**Excerpted passage**
<<<<
The Department of Water Resources succeeded in tamping down the water levels and saving the emergency spillway by increasing the outflow of the main spillway—despite its giant gash—from 55,000 cubic feet per second to 100,000 cubic feet per second on Sunday. Asking more of the main, compromised flood-control structure, however, was not a decision without risks, especially for the dam’s Hyatt Powerplant.

“It was a tough call to make,” Croyle said. “It was the right call to make to protect the public.”

Water flows over the top of the emergency spillway, prompting authorities to order evacuations downstream for fears that the spillway could fail. (Albert Madrid/California Department of Water Resources/AP)

Croyle said that the agency hopes to drain 1.2 million acre feet of water from the reservoir on Monday and draw down water levels by 50 feet. This will be a tall order, even if the dry weather holds.

The heavy storms in Northern California that precipitated the flooding herald the very beginning of what promises to be a wet season for California. When the snowpack begins to melt, the Oroville Dam’s spillways will need to be in good working order to protect communities downstream. Oroville may have escaped the worst, but the crisis is not yet over. And a near-disaster in Oroville could still augur other crises the U.S. will face if it does not make good on the deferred maintenance costs of its aging infrastructure.

For the more than 100,000 residents who were forced to evacuate their communities, this crisis was long in the making. In 2005, three environmental organizations—the Friends of the River, the South Yuba Citizens League, and the Sierra Club—warned federal officials that the earthen emergency spillway wasn’t capable of handling extreme flooding. But on the recommendation of state officials who balked at the cost of paving the emergency spillway, the feds tabled the matter, The Mercury News reports.

Nationwide, the federal government has invested relatively little in dams and levees. The 2009 stimulus bill provided $290 million for flood-prevention projects and another $490 million for repairing infrastructure projects, including dams, on Native American reservations—drops-in-the-bucket figures given the size of the recovery bill. The federal government spends at least as much on flood recovery as it does on flood prevention.

Just before President Donald Trump’s inauguration, President Barack Obama managed to attach his name to a major water infrastructure spending initiative. In December, Obama signed the Water Infrastructure Improvements for the Nation Act into law, authorizing hundreds of millions of dollars for water infrastructure projects around the country. The bill further enables the U.S. Army Corps of Engineers to pursue certain prescribed projects, including the construction of levees in the Sacramento River floodplain (which entails the Feather River).
>>>>
**What to do**
Answer these questions about the Oroville Dam passage:
1. To what rate was the main spillway's outflow increased on Sunday?
2. In what year did three environmental organizations warn federal officials about the emergency spillway?
3. How much did the 2009 stimulus bill provide for flood-prevention projects?

[Data records]
<<<<
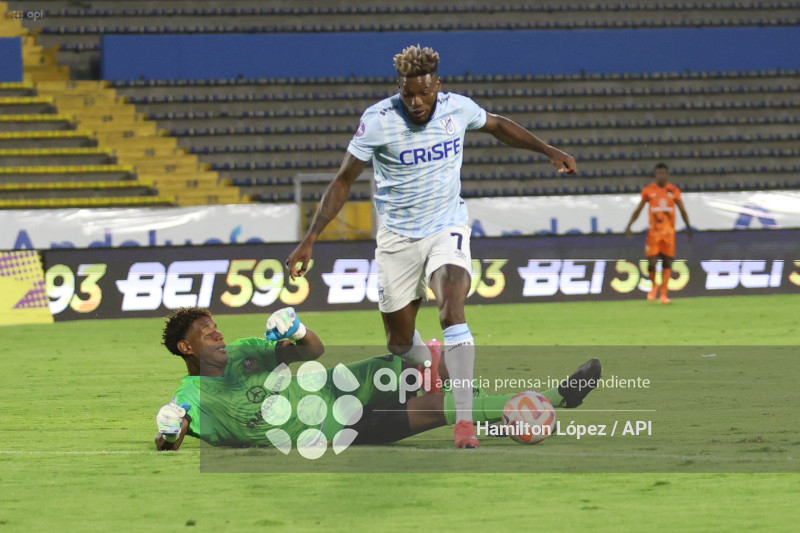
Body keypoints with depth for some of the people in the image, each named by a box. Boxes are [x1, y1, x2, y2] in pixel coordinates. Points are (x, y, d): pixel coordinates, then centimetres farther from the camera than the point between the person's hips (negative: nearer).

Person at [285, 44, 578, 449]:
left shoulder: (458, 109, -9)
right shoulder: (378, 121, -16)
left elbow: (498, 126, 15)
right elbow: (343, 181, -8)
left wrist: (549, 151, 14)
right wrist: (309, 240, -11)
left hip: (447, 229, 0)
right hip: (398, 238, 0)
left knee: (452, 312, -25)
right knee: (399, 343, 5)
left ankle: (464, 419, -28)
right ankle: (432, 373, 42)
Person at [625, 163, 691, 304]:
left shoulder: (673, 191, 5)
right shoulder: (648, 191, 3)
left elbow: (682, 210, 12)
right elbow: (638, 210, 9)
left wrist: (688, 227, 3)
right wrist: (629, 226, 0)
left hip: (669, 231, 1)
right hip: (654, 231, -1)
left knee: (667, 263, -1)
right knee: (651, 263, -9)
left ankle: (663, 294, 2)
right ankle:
>>>>
**Task output**
1. 100,000 cubic feet per second
2. 2005
3. $290 million